|Plant a fall garden|
So you didn’t get your garden planted this spring because the ground was so wet, too dry, you didn’t get around to preparing a garden spot or you might not have had the land at your disposal to plant at all. Well, it’s still not too late to plant a fall garden.
In most cases, choose early-maturing vegetables. Lettuce, radishes, spinach, turnips and peas can be started from seed. Lettuce and radishes can be seeded about every two weeks. Broccoli, cauliflower and collards can be transplanted toward the middle of August to mid-September.
For hardy crops like cabbage, cauliflower and collards, count back from your average first frost date the number of days the vegetable takes to mature, and plant at that time. If you don’t know either of these dates, you can find out by calling your county Extension agent or your
For half-hardy plants like beets and carrots, allow an additional week and for tender crops like beans and sweet corn, allow an extra two weeks. Hopefully, this will keep an early frost from killing your vegetables before they mature.

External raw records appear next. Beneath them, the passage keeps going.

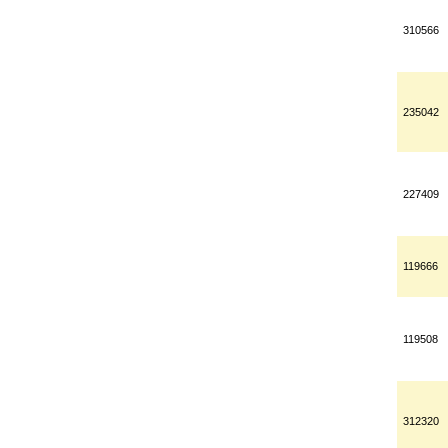
310566
235042
227409
119666
119508
312320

Also, the garden pests will be out there in full force, so be extra diligent in watching for them.
You can grow an abundant crop of fall tomatoes, but if the Co-op store doesn’t have them, where can you buy young tomato plants in the middle of the summer? The easiest way to solve that problem is to cut small suckers from spring-planted tomatoes and let them grow to full-size plants. You may have pinched out suckers at the first of the season, but some have grown back in the axil of the stems. They should be 4 to 6 inches long and have a growing point with several leaves. Sometime this month, cut the suckers from the plant, remove the lower leaves up to the bud and place them in a jar of water for an hour or two. Then plant them in pots for
later transplanting or plant them directly into the garden. Keep them watered heavily for a few days until they’ve taken root.
If you don’t want to do that, then simply lop off the top foot or so of a healthy plant and set it in water for a few days, then plant it directly into the garden. Just don’t forget about it. It will need to be watered and mulched well until roots form.
If you don’t want to do any of these, you can buy some of those tasteless red rubber balls they call tomatoes at the grocery store.